Hallo Herr Weber,
sw23 hat geschrieben:Wie kann sich Sprache 'manifestieren'? Als gesprochene Sprache (ich spreche, andere sprechen, ich höre anderen zu - in der Regel kaum mir selbst!)
Oh doch! Sind doch die meisten Gedanken, die wir haben, verbal und 'da' hören wir uns selbst zu. Also jeder Verbalgedanke, der mir einfällt, ist Manifestation von Sprache.
Und dann kommt es Dicke: eine Umenge an längst verinnerlichtem Sprachwissen läuft permanent ab, so zum Beispiel die Unterscheidung 'oben-unten'; das fällt aber nur dann auf, wenn sie nicht mehr greift, bei Schwindel oder Ähnlichem. Daraus folgt: Primärste Bewegung und Orientierung in der Welt ist schon sprachabhängig. (Das Gegenargument der sprachlosen Tiere, funzt ja nicht, weil die ja schon wieder ein 'Jenseits' im Argumentationszusammenhang wären.)
sw23 hat geschrieben:Wenn Sie nun schreiben, dass ein gelesenes oder gehörtes Wort etwas (ein Bild? einen Wahrnehmungsinhalt?) evoziert, dann ist das zunächst mal eine sprachidealistische oder -konstruktivistische Vorstellung.
Naja, wenn man es auf der theoretischen Ebene belassen will, dann ist Ihre Kategorisierung sicherlich richtig.
Aber ist es nicht einfach so, also auch praktisch-faktisch?Ich schreibe:
Rumpelstilzchen
nun, hat obiges Wort nicht augenblicklich bestimmte Vorstellungen bei Ihnen ausgelöst (zB tanzendes Männchen am Feuer), weil Sie das Märchen kennen? Hatten Sie eine Chance, sich gegen diese Evokation des Wortes zu wehren? Kaum oder? Wenn das Wort NICHTS ausgelöst hat, kein Bild, wie wussten Sie dann, was es meint?
Auch wenn ich jetzt über Dresden oder die Frauenkirche schreiben würde, muss ich den Vorstellungsinhalt gar nicht aktivieren. Probieren Sie es aus!
Im Detail muss ich das nicht, aber 'die Idee' Stadt und Kirche werden - zumindest bei mir - blitzschnell schon 'bildlich' umgesetzt. Ein zeitaufwendiges Ausmalen ist nicht notwendig, genügt eben auch nur die einfachste abstrakte bildliche Verallgemeinerung und das Wissensumfeld des Wortes (Dresden liegt in Deutschland zB), um das Wort im Zusammenhang zu verstehen: denn hätte ich kein 'Bildwissen' vom Wort, wie könnte ich es dann lesen?

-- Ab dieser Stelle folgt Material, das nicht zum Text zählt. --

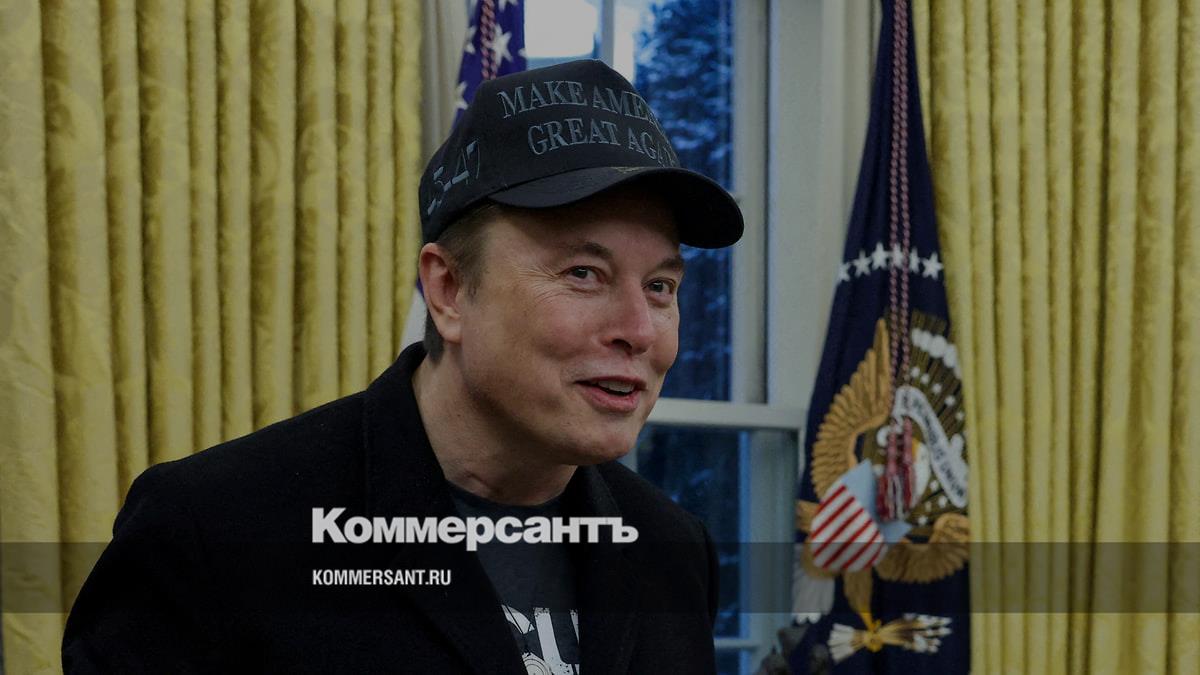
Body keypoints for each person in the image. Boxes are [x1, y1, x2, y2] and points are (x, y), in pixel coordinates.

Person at [62, 59, 743, 673]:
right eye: (584, 273)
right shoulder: (213, 532)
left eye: (661, 287)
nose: (639, 330)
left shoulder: (672, 550)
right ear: (448, 290)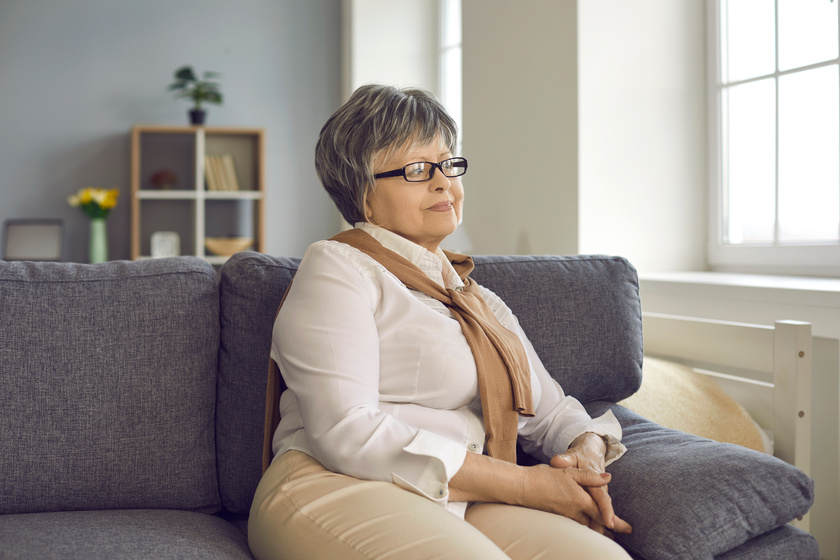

Worte lösen also Bilder im Geiste aus (ähnlich wie der binäre Code (Sprache) einer DVD Bilder aufm Bildschirm erzeugt), sie können sich aber nicht auf etwas Geist- oder Sprachfreies beziehen, weil damit wird wieder ein 'Jenseits' geschaffen, das es erst WEGEN (besser als 'nach'!!! da zeitlos formuliert!) der Unterscheidung 'Zeichen-Bezeichnetes' geben kann - also doch sprachaktabhängig ist und somit auch bewusstseinsabhängig.